NOCHES
No hay en París con frecuencia los crepúsculos esplendorosos de los países del Mediodía, los horizontes con nubes redondas y pomposas incendiadas en sus contornos; pero hay, en cambio, noches dramáticas. En ellas el cielo es un lago de sangre con islas fuliginosas, un lago infernal de rojo negruzco: El humo de las fábricas y las luces dan un aire de consternación y de espanto al cielo de esas noches parisienses.
«Cielo de París», Las Estampas Iluminadas
Algunas noches, Pepita, a quien no divertían tanto como a Soledad los conciertos del hotel Lutecia, salía en compañía de Larrañaga por el bulevar Raspail.
Este bulevar nuevo, con su aire alemán, su andén en medio, estaba solitario y desierto. Algún vagabundo se veía sentado en un banco, alguna criada o portera paseaba al perro atado con una cadena. A veces se alejaban Pepita y José y cruzaban el bulevar de Montparnasse. Fueron también algunas veces por la calle de Vaugirard arriba hacia el barrio de los estudios de los pintores, donde habían estado días antes.
Entraban en cafetines y en bailes de acordeón, en los que había una pareja de guardias de orden público a la puerta.
Bailaban, y Pepita se divertía muchísimo. Al salir contemplaban el cielo y la torre de Eiffel, que se encendía con unos anuncios luminosos.
«Este cielo de París, de noche, es sugestivo por lo dramático —decía Larrañaga—. Se pone rojo, como si hubiera un incendio, y en ese rojo se destacan las nubes negras. La noche de París es extraordinaria; todo lo que tiene el día de vulgar y de burgués, lo tiene aquí la noche de trágico. Esta noche parisiense habla en tono grave y terrible.»
A la semana de estar en París se presentó de nuevo Fernando.
Al parecer, Pepita y él se habían reconciliado o, por lo menos, tenían una tregua en su enemistad.
La tendencia al análisis es una tendencia fatal para todas las ilusiones. Inspira suspicacia, inventa experiencias que hacer, experiencias que cuando salen mal persuaden, y cuando dan buen resultado no parecen convincentes.
El hombre maquinador y desconfiado no descansa, y si puede ensayar algo que le ha de hacer sufrir, lo hace. Hay casi siempre un fondo de masoquismo en estas experiencias.

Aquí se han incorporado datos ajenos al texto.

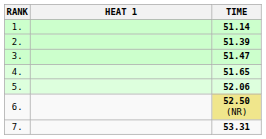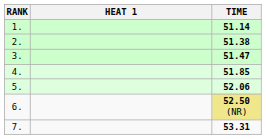2. | TIME: 51.39 -> 51.38
4. | TIME: 51.65 -> 51.85
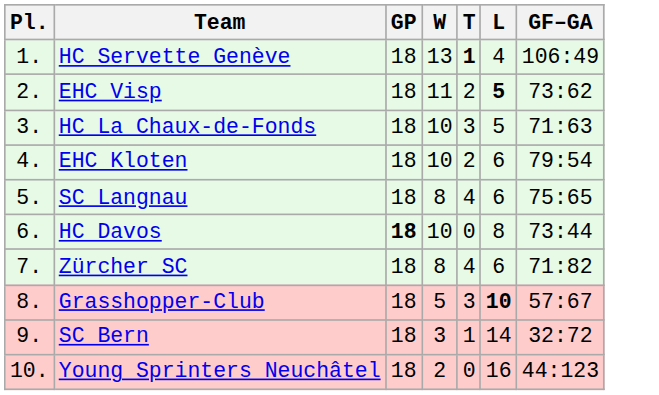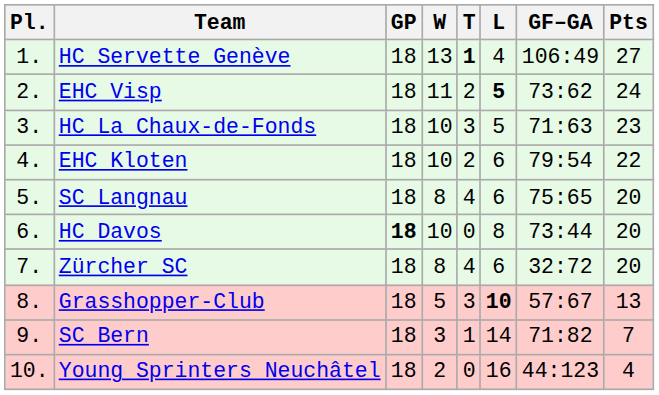+ column: Pts | 27 | 24 | 23 | 22 | 20 | 20 | 20 | 13 | 7 | 4
Zürcher SC | GF–GA: 71:82 -> 32:72
SC Bern | GF–GA: 32:72 -> 71:82
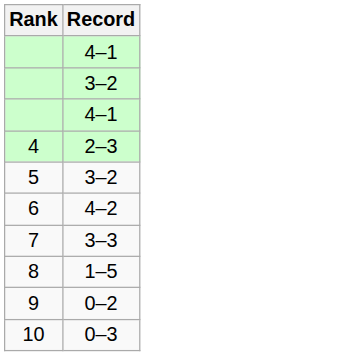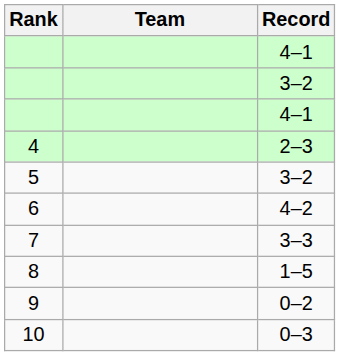+ column: Team
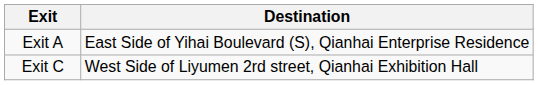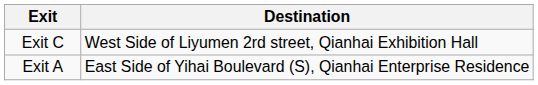rows swapped: Exit A <-> Exit C
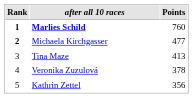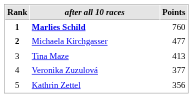Veronika Zuzulová | Points: 378 -> 377
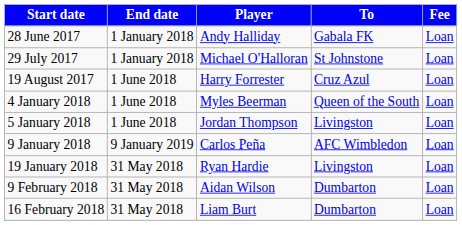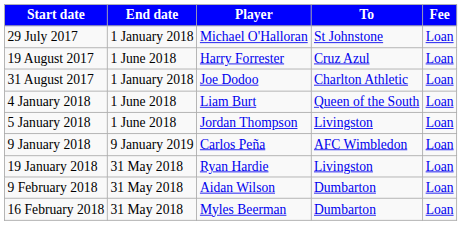- row: 28 June 2017 | 1 January 2018 | Andy Halliday | Gabala FK | Loan
+ row: 31 August 2017 | 1 January 2018 | Joe Dodoo | Charlton Athletic | Loan
4 January 2018 | Player: Myles Beerman -> Liam Burt
16 February 2018 | Player: Liam Burt -> Myles Beerman
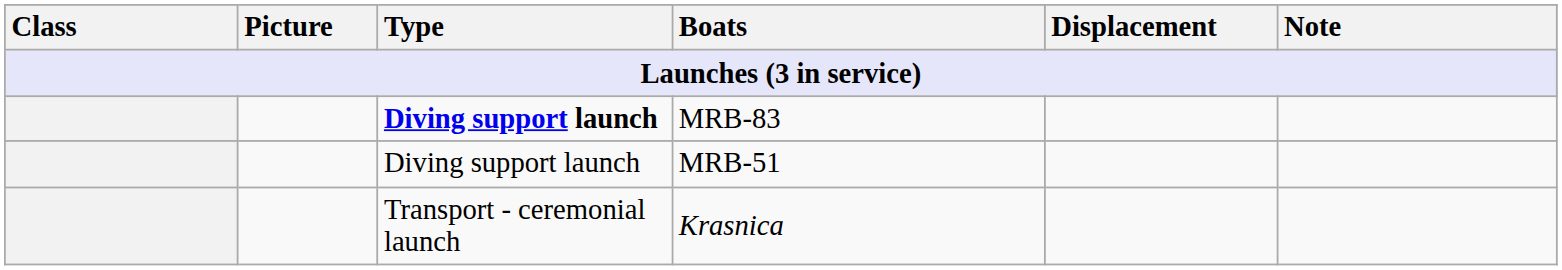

Una noche Larrañaga salió de su hotel con intención de espionaje; marchó por la calle de Babilonia y llegó al bulevar Raspail. En vez de entrar en el hotel Lutecia, se fue a la acera de enfrente. Ya sabía cuál era el balcón del cuarto de Pepita.
Se veía el cielo gris, azulado; la fachada blanca del hotel y varios balcones iluminados por dentro.
El balcón de Pepita estaba abierto de par en par. Ella, vestida de blanco, iba y venía por el cuarto y se asomaba al balcón.
Larrañaga se dispuso a observar desde el portal. A él no le podían ver.
De pronto apareció Fernando en el balcón. Hablaban marido y mujer. Luego él le pasó la mano por la cintura.
Se cerró el balcón y después debieron correr una cortina por dentro.
«¡Pchs! Si se entienden, mejor», murmuró Larrañaga, y tomó por la calle de Babilonia, en aquella hora desierta, para volver a su hotel.
Por la mañana siguiente Larrañaga creyó notar que había buena armonía entre Pepita y Fernando, y, en vez de alegrarse, tuvo un momento de rabia y de cólera.
«Es curioso —se dijo— la simpatía y el entusiasmo que sienten las mujeres por los hombres bestias, egoístas y puramente animales. Se ve que los legitiman; quizá porque les encuentran muy parecidos a ellas.»
Hecha esta reflexión pesimista se marchó a su hotel y después a la estación para ir camino de Rotterdam.